**TASK ITEM:** Rewrite every item with "slice" switched to "wedge" and everything else unchanged. Leave the pictures out.

**RECORDS PROVIDED:**

--

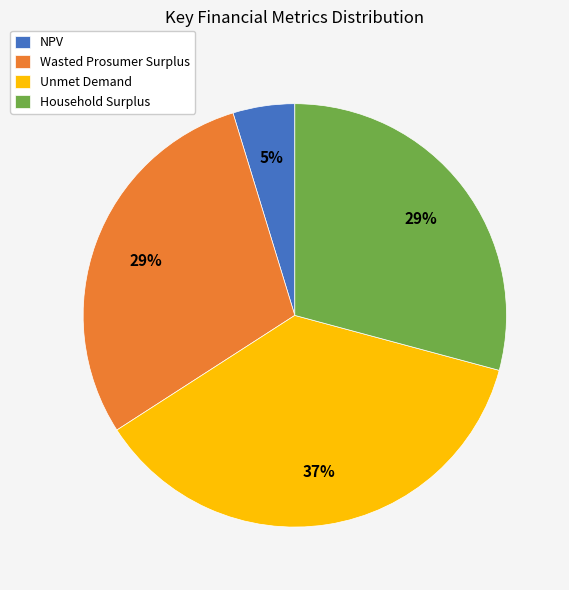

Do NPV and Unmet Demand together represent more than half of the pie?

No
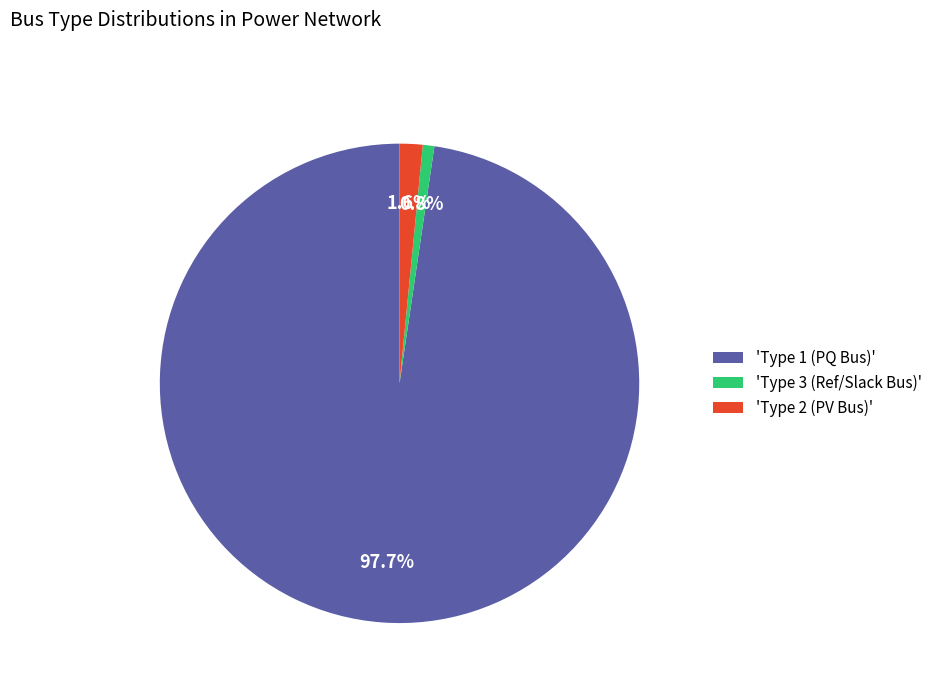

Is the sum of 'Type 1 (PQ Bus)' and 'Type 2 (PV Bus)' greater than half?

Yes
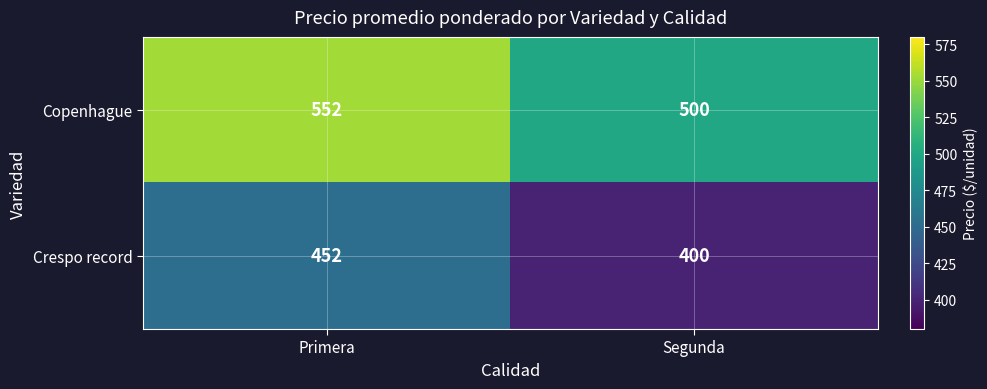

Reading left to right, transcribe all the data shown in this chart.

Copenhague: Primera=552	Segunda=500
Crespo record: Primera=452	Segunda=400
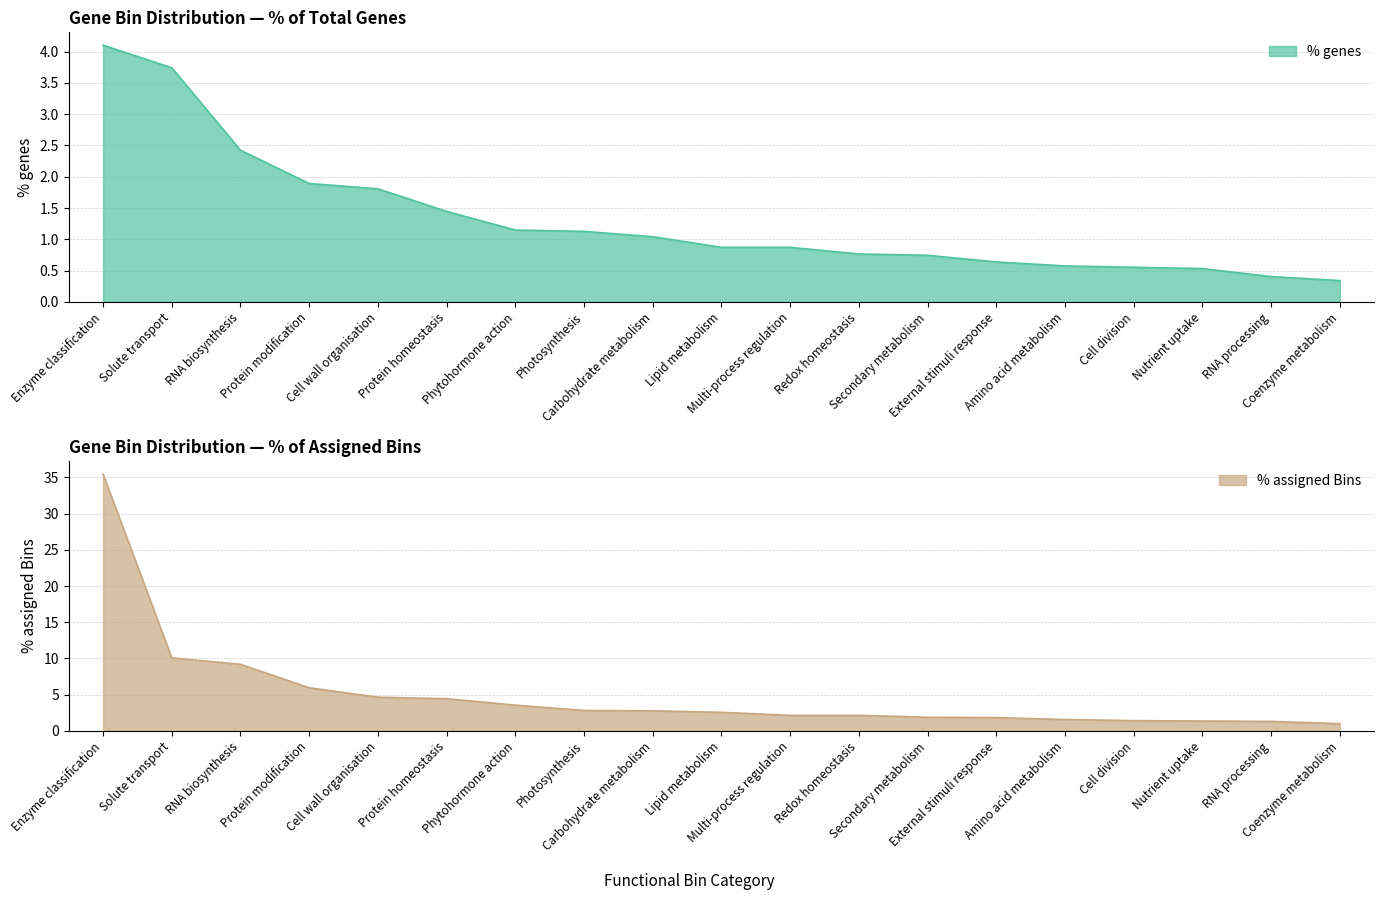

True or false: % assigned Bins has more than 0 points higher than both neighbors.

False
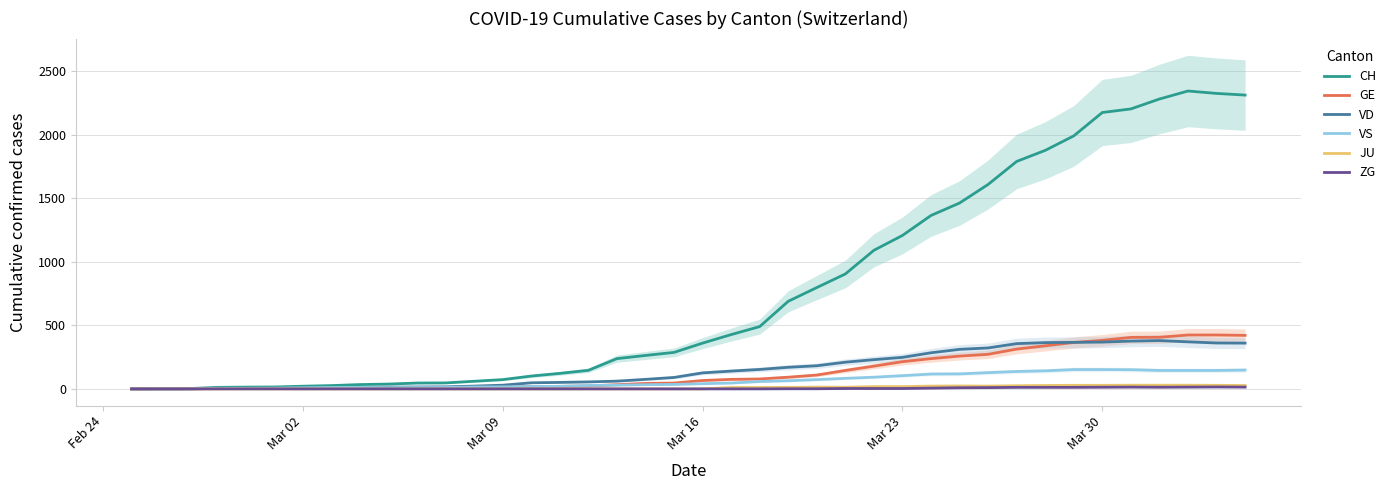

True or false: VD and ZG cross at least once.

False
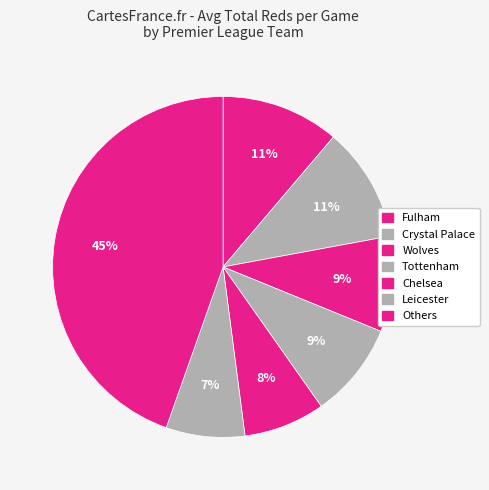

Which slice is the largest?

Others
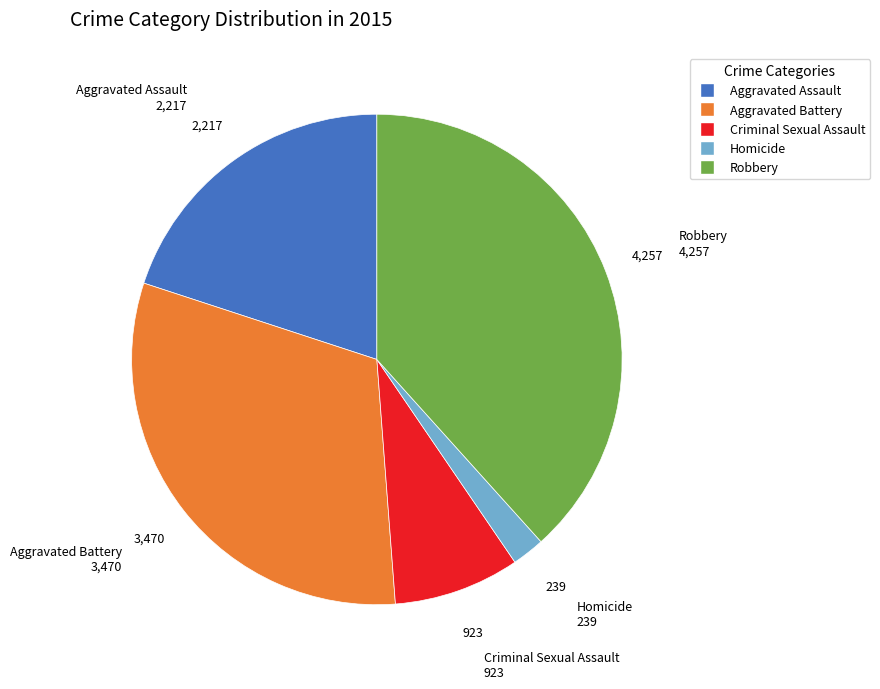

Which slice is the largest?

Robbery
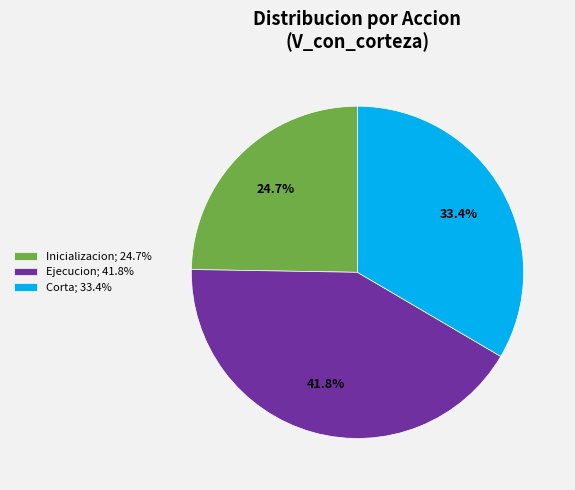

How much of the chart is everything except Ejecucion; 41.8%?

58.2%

--

**EXERCISE RESPONSE:**
Do NPV and Unmet Demand together represent more than half of the pie?

No

Is the sum of 'Type 1 (PQ Bus)' and 'Type 2 (PV Bus)' greater than half?

Yes

Reading left to right, transcribe all the data shown in this chart.

Copenhague: Primera=552	Segunda=500
Crespo record: Primera=452	Segunda=400

True or false: % assigned Bins has more than 0 points higher than both neighbors.

False

True or false: VD and ZG cross at least once.

False

Which wedge is the largest?

Others

Which wedge is the largest?

Robbery

How much of the chart is everything except Ejecucion; 41.8%?

58.2%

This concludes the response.